## DATASET RECORDS:
## start
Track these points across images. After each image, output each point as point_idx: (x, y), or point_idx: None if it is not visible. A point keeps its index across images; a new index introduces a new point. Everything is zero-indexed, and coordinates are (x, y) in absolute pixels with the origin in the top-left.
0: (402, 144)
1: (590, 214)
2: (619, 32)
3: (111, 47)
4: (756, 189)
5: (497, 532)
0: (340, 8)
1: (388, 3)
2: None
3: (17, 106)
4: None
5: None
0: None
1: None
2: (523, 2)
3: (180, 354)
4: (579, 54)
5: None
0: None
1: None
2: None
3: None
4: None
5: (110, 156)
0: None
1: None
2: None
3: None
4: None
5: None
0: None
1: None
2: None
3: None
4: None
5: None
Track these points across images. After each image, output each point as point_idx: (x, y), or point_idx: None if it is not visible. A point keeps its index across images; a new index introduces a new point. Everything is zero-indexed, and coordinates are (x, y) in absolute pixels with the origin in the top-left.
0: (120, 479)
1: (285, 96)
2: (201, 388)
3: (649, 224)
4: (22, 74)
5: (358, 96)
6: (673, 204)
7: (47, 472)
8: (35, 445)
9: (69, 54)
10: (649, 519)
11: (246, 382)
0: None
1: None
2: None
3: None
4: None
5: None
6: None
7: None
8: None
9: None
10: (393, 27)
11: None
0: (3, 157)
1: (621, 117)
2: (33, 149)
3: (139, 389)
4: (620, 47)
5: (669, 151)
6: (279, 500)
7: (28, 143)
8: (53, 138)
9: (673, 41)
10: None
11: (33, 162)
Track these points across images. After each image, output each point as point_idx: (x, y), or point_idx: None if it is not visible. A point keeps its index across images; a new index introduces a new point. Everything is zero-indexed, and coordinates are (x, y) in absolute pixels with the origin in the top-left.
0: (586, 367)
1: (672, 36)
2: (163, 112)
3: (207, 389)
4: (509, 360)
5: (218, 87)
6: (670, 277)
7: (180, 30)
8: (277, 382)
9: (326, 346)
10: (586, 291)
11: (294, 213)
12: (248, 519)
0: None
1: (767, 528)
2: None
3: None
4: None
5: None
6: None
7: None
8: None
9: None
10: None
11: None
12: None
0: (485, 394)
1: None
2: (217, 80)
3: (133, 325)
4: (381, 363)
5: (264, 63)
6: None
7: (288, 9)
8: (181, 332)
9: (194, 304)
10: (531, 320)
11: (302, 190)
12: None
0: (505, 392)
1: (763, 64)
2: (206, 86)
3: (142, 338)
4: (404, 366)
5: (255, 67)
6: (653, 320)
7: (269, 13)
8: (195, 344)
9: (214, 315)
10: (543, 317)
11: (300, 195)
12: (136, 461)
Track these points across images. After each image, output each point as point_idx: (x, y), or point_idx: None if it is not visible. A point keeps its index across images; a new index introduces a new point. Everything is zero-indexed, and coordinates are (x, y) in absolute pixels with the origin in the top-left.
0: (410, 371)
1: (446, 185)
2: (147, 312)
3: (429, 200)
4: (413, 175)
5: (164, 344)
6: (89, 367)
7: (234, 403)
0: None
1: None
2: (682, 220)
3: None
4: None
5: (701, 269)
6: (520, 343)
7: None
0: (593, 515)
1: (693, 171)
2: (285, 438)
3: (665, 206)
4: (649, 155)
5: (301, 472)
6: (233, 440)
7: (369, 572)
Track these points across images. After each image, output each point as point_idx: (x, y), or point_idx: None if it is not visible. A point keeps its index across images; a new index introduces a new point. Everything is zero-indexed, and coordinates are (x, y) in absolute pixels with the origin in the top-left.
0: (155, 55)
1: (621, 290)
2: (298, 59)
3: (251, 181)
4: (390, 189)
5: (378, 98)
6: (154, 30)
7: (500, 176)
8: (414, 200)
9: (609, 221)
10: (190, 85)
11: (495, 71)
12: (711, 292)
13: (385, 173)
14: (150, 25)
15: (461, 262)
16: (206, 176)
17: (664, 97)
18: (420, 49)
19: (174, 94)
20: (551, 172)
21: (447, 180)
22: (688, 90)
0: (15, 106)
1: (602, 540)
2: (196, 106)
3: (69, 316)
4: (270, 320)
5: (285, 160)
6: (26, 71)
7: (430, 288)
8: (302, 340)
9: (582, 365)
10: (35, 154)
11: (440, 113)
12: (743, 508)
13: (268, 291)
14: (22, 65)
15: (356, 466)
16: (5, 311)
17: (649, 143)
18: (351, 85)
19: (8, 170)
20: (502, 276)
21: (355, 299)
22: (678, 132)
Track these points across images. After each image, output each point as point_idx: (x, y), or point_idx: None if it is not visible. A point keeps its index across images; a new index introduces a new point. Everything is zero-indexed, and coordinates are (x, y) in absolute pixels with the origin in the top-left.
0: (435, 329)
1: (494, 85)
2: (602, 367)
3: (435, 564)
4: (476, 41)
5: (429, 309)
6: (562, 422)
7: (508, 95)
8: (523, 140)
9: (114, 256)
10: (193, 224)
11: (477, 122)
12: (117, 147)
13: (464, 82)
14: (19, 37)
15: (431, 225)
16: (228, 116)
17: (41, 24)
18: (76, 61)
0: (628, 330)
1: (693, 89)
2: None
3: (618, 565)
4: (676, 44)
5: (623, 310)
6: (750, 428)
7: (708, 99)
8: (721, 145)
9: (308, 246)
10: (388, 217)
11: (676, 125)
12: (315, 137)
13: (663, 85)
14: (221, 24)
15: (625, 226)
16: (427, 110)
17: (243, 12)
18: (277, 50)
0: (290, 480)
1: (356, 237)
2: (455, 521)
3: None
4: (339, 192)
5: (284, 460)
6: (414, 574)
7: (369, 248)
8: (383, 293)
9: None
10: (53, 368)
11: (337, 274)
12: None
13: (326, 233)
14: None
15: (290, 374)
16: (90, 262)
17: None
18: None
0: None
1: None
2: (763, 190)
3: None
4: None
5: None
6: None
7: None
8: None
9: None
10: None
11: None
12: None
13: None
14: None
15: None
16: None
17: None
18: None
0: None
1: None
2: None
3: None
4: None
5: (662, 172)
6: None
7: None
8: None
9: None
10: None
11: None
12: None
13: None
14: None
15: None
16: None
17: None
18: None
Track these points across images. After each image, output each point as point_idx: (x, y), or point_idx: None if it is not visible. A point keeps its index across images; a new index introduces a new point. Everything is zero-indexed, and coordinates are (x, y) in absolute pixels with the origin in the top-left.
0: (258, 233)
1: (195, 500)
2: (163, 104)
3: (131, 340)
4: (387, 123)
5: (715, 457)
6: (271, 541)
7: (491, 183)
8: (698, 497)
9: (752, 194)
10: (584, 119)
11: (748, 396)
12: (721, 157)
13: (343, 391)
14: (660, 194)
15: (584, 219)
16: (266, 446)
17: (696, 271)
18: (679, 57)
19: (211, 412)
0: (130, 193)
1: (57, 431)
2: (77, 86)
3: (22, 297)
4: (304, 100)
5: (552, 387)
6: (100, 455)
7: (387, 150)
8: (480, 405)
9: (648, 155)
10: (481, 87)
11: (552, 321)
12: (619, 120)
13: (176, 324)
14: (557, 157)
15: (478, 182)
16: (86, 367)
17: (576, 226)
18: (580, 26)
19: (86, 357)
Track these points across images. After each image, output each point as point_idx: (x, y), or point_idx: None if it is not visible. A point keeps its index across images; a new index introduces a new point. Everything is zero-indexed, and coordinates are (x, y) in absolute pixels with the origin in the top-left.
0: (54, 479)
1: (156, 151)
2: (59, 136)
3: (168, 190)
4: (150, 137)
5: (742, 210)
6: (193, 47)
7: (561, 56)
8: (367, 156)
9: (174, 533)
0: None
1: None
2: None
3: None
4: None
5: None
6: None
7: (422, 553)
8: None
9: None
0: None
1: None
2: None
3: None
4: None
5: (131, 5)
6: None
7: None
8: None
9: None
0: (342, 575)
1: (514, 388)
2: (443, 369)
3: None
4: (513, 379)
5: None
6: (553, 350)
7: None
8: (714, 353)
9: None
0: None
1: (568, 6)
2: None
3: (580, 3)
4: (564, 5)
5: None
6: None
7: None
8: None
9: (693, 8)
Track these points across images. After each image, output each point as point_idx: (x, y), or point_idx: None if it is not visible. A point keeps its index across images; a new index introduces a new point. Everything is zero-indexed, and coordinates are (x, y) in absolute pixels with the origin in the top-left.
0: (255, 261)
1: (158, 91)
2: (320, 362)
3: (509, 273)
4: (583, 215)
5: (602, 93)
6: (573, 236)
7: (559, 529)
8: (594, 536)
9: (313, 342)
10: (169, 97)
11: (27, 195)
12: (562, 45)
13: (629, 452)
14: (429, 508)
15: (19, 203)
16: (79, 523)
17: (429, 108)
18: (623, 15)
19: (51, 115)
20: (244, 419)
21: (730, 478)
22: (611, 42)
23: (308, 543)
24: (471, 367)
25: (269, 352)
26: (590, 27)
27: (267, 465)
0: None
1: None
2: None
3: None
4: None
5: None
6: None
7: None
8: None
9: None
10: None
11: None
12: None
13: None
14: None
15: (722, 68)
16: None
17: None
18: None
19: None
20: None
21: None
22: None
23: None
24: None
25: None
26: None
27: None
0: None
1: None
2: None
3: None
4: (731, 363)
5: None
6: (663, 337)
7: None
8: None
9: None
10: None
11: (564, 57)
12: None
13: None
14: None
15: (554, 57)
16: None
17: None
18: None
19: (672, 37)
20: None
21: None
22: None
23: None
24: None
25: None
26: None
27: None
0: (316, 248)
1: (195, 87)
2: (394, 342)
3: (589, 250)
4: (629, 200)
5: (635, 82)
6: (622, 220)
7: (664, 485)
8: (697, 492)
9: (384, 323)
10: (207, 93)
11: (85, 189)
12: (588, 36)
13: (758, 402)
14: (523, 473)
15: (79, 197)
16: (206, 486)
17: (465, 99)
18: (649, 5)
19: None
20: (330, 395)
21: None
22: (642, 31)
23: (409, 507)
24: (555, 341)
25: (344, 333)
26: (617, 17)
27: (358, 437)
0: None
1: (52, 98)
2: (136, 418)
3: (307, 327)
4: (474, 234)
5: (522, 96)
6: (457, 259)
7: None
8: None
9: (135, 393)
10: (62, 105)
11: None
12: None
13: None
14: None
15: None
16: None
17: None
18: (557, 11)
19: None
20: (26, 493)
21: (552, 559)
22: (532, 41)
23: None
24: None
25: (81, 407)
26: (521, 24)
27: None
## end
## DIRECTIVE:
Reproduce the entries above verbatim, starting with the very first line and stopping after the line that contains "11: (33, 162)", which is included.

## ANSWER:
Track these points across images. After each image, output each point as point_idx: (x, y), or point_idx: None if it is not visible. A point keeps its index across images; a new index introduces a new point. Everything is zero-indexed, and coordinates are (x, y) in absolute pixels with the origin in the top-left.
0: (402, 144)
1: (590, 214)
2: (619, 32)
3: (111, 47)
4: (756, 189)
5: (497, 532)
0: (340, 8)
1: (388, 3)
2: None
3: (17, 106)
4: None
5: None
0: None
1: None
2: (523, 2)
3: (180, 354)
4: (579, 54)
5: None
0: None
1: None
2: None
3: None
4: None
5: (110, 156)
0: None
1: None
2: None
3: None
4: None
5: None
0: None
1: None
2: None
3: None
4: None
5: None
Track these points across images. After each image, output each point as point_idx: (x, y), or point_idx: None if it is not visible. A point keeps its index across images; a new index introduces a new point. Everything is zero-indexed, and coordinates are (x, y) in absolute pixels with the origin in the top-left.
0: (120, 479)
1: (285, 96)
2: (201, 388)
3: (649, 224)
4: (22, 74)
5: (358, 96)
6: (673, 204)
7: (47, 472)
8: (35, 445)
9: (69, 54)
10: (649, 519)
11: (246, 382)
0: None
1: None
2: None
3: None
4: None
5: None
6: None
7: None
8: None
9: None
10: (393, 27)
11: None
0: (3, 157)
1: (621, 117)
2: (33, 149)
3: (139, 389)
4: (620, 47)
5: (669, 151)
6: (279, 500)
7: (28, 143)
8: (53, 138)
9: (673, 41)
10: None
11: (33, 162)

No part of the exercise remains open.